If you analyze your scope’s risk, you’re asking for the causes: For your essential functions, you’re wondering what can cause interference with these functions.
Depending on cause, you may need different methodologies in your toolbox, as we have stated before. For non-malicious technical failures and human error, safety has a fairly complete toolset. For creative, malicious ways of interfering with a system, you need security risk assessment methodologies.
So the security and safety methodologies are both legitimate, but different, and they may well be carried out by separate teams. But what you can do is coupling them. Coupling means finding the most efficient path to navigate through the jungle of two methodologies.
Coupling also means that like for coupled train carriages, safety and security CAN travel sections of their journey together, but don’t HAVE TO (and there’s a locomotive called resilience).
In an example, we look at coupling the yellow safety risk assessment process from IEC 61511 and the blue security risk assessment process from ISA/IEC 62443–3–2. Shared process steps are green, and we’ve discussed them before: Definition of the shared objective and scope.
What’s a good way of coupling, hence what’s the most efficient “path through the jungle” is mainly defined by inputs and outputs. In order to avoid unnecessary iterations, you’d obviously want to have produced all potentially useful inputs before beginning any process step, and that really is the whole magic.
For example, it makes sense to do the safety risk assessment and allocation of protection layers before beginning to do anything regarding security, because the major hazards and the definition of safety systems and their placement in the network are relevant inputs for the cybersecurity risk assessment. Safety instrumented systems could be attack targets, after all.
Likewise, the existence of safety requirements, for example any “non-hackable” safeguards like release valves or rupture disks, may impact consequence estimations during the security risk assessments.
As another example, take the zones and conduit diagrams produced on the security side after the initial cybersecurity risk assessment. They are not currently required anywhere as an input for the safety requirements specification, but they could well serve as a useful basis e.g. for defining safety system segregation requirements.
The important point to make here is: Methodologies for safety and security can and need to stay separate, but they can be coupled for efficiency. And sometimes, because of this coupling, the coupled process even becomes better than the sum of both non-coupled processes... which by the way is a prime example of emergence.
The coupling work you’re seeing here is actually a sneak-peak into ongoing ISA84 work, which leads us to our last message for today.
Two security and safety projects to watch
The three risk steps in a security-safety risk analysis we‘ve seen today can be pictured as an increase in the level of detail: A high-level shared objective, broken down into a shared scope, and then more deeply analyzed from different perspectives in a coupled risk analysis process.
If you‘re interested in learning more, here are two standards, or more precisely technical reports, to watch out for. They differ in the level of detail they focus on.
IEC TR 63069, which is under revision starting in these weeks, is more high-level. It defines general principles for combining security and safety, like shared objective and scope you‘ve learned about today, it is planning to give examples for coupled risk assessment processes in its next edition.

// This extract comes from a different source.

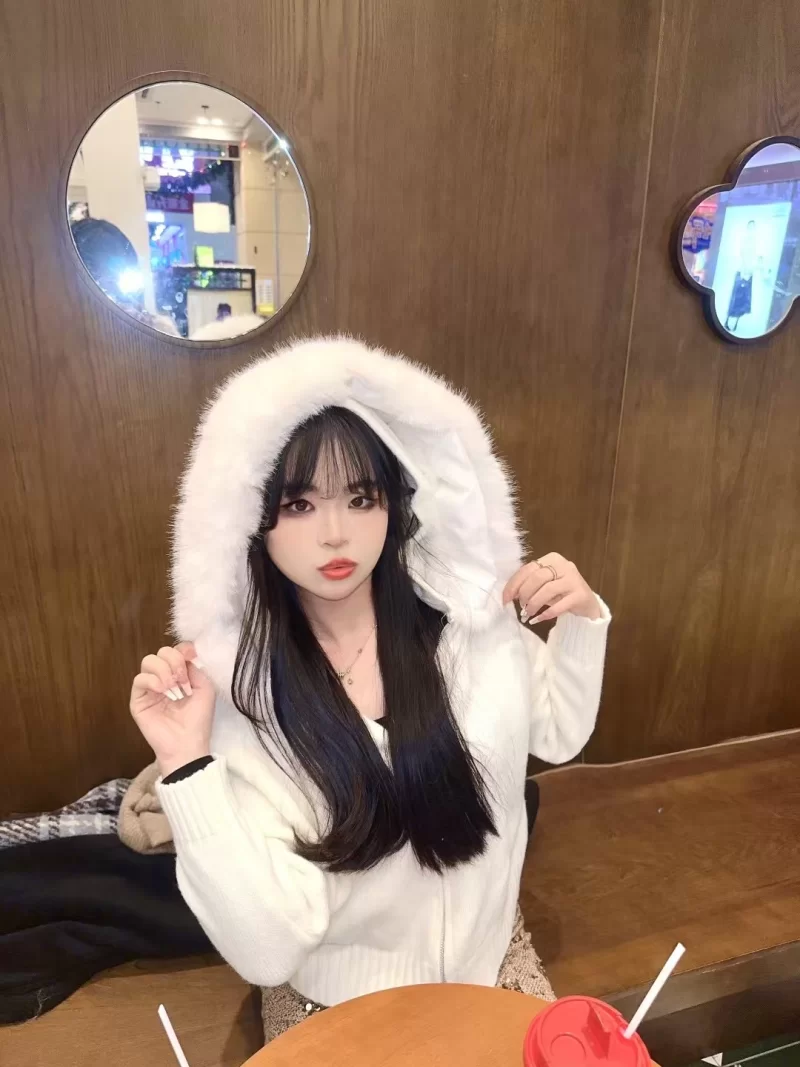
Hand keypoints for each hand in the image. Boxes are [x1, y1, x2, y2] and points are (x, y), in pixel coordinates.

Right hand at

ISA TR 84.00.09, which has been under revision since 2019, is more on the low-level coupled process and methodologies end. It aims to define the completely coupled safety-security lifecycle, not only for risk assessments, but also for design, maintenance, and decommissioning. In addition to the coupled processes, the next edition of the ISA TR will also include example methodologies for each lifecycle phase.
Before you go, I would like to leave a statement here that one of my ISA84 colleagues made during our security and safety risk assessment discussions:
Both safety and security need to spread their wings and learn what the other is doing.
This article is based on a conference talk at ICS CyberSec Conference 2021, given by the author on Feb 11, 2021.